Tale problema, per il quale è stato coniato il termine sindrome del cuore infranto o cardiomiopatia di takotsubo, è generalmente temporaneo, ma può portare anche alla morte chi ne è vittima.
Secondo alcuni studiosi della malattia, i forti stress emotivi o fisici indurrebbero un forte rilascio di ormoni
(probabilmente adrenalina e noradrenalina), i quali sono dannosi per le cellule del miocardio.
Sembrerebbe infatti che, dopo il loro rilascio, gli ormoni vadano a “stordire” il tessuto muscolare che costituisce il ventricolo sinistro, alternandone prima la forma e poi la funzione.
Secondo altri ricercatori, invece, i forti eventi stressanti causerebbero uno spasmo temporaneo delle coronarie
– i vasi arteriosi che ossigenano il miocardio –
e ciò altererebbe la normale anatomia cardiaca.
Se il cuore – inteso come organo – ha ormai pochi misteri per i medici, sul cuore – inteso come sentimenti – la scienza brancola piuttosto nel buio.

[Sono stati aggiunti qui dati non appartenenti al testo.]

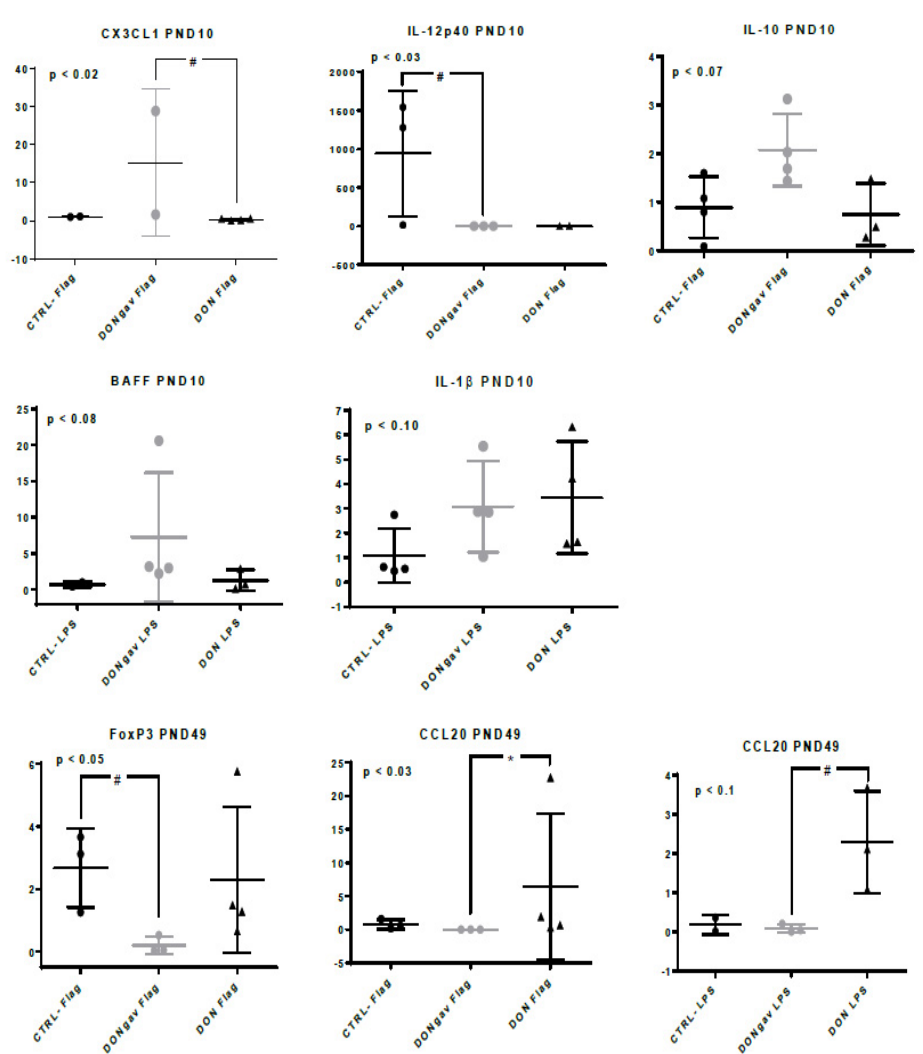
Figure 9. Sow diet mycotoxin contamination (DON) and neonate mycotoxin gavage (DONgav) e ff ect on gene expression of jej-LP explants stimulated with TLR-ligands. Datasets were analyzed using the non-parametric Kruskal-Wallis test (p-value on left corner of each graph) followed by Dunn’s multiple comparison tests when appropriate. Jej-LP explants of CTRL- ( n = 2–4, full black circle), DONgav ( n = 2–4, empty grey circle) and DON ( n = 2–4, full black triangle) were stimulated with flagellin (1 µ g / mL) or with LPS (50 µ g / mL) at PND10, PND21 and PND49. Relative expressions of the target genes were determined using the 2 − ∆∆ Ct method. Di ff erences in stimulated jej-LP explant gene expression level between CTRL-, DONgav vs. DON are displayed with * p < 0.05 or # p <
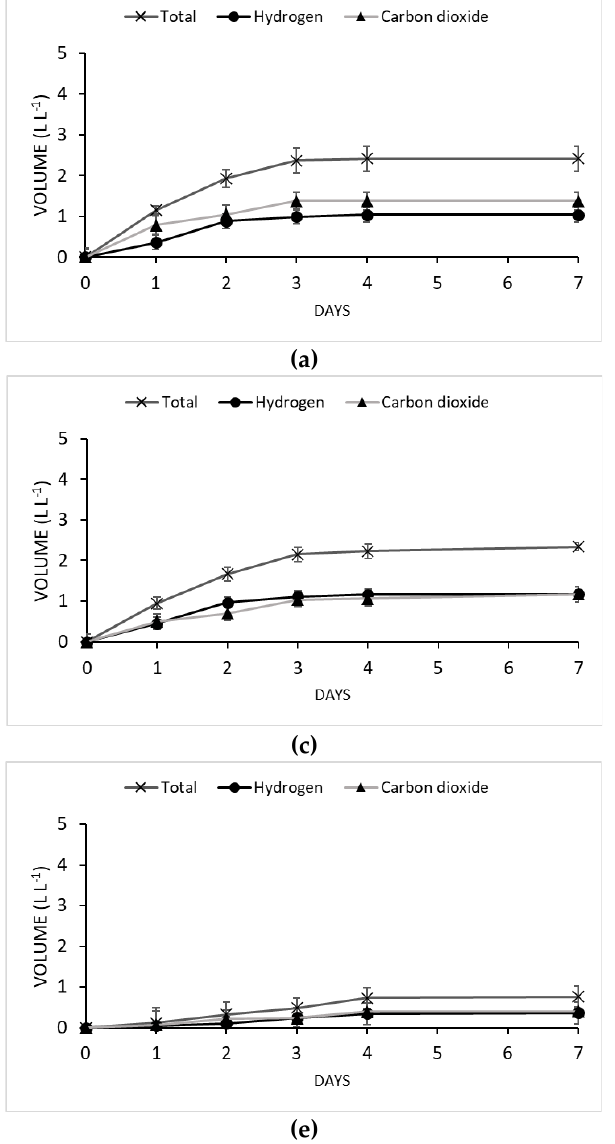
Figure 2. Total biogas, hydrogen and carbon dioxide cumulative production for SET OMW ( a , c , e ) and SET CW ( b , d , f ). ( a , b ): F/M = 1; ( c ) and ( d ): F/M = 2.5; ( e , f ): F/M = Table 3. Results of SET OMW and SET CW.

Lo dimostra la “sindrome da cuore spezzato”, una sorta di infarto simulato che porta le sue vittime al pronto soccorso con respiro corto, petto dolorante e diagnosi – all’apparenza nascosto .
Ma quando tutto farebbe pensare a un attacco di ischemia, l’esame delle coronarie dimostra che nei vasi il sangue scorre senza problemi.
I farmaci usati normalmente negli infarti non funzionano.
E in tre casi su quattro si scopre che il paziente era appena stato travolto da un dolore o un´emozione fortissima.
A quel punto, basta un giorno o due affinché il cuore-sentimento faccia defluire l´ondata di shock e il cuore-organo torni a battere come se nulla fosse avvenuto.
“Una sindrome in cerca di riconoscimento”: così il cuore spezzato è stato definito pochi giorni fa dal congresso della Società francese di cardiologia.
Un articolo del Wall Street Journal lo descrive come un infarto vero e proprio, scatenato da un’emozione anziché da un’arteria ostruita.
I giapponesi – i primi a descrivere la sindrome nel 1991 – ricorsero al vocabolario dei pescatori e battezzarono il “cuore spezzato” con il termine tako-tsubo:
una tradizionale trappola per polpi a forma di palloncino.
Durante un attacco di tako-tsubo infatti il ventricolo sinistro cambia forma e diventa simile alla trappola per polpi.
L’elettrocardiogramma è molto perturbato, il cuore non riesce a dare propulsione al sangue, la pressione crolla e l´ossigenazione dei tessuti scende sotto la soglia di allerta.
I motivi di preoccupazione non mancano.
Eppure nel 98% dei casi la sindrome passa da sola o quasi.
Se ne va trascorrendo per strade tanto misteriose quanto quelle da cui era arrivata.
Il fatto che nove su dieci, fra le vittime del tako-tsubo, siano donne e che tre volte su quattro la crisi sia preceduta da una notizia dolorosa
(quasi sempre la morte del marito o di un altro parente stretto)
ha messo i medici sulla pista del sistema nervoso simpatico.
Ma nelle casistiche di pazienti della letteratura scientifica si incontrano anche un uomo caduto in un lago sbattendo la testa
e persone che hanno subito un divorzio, perso i soldi al casinò, hanno dovuto imparare l’uso di un nuovo software al lavoro, si sono trovate di fronte a un incendio
o sono state costrette e a tenere un discorso in pubblico.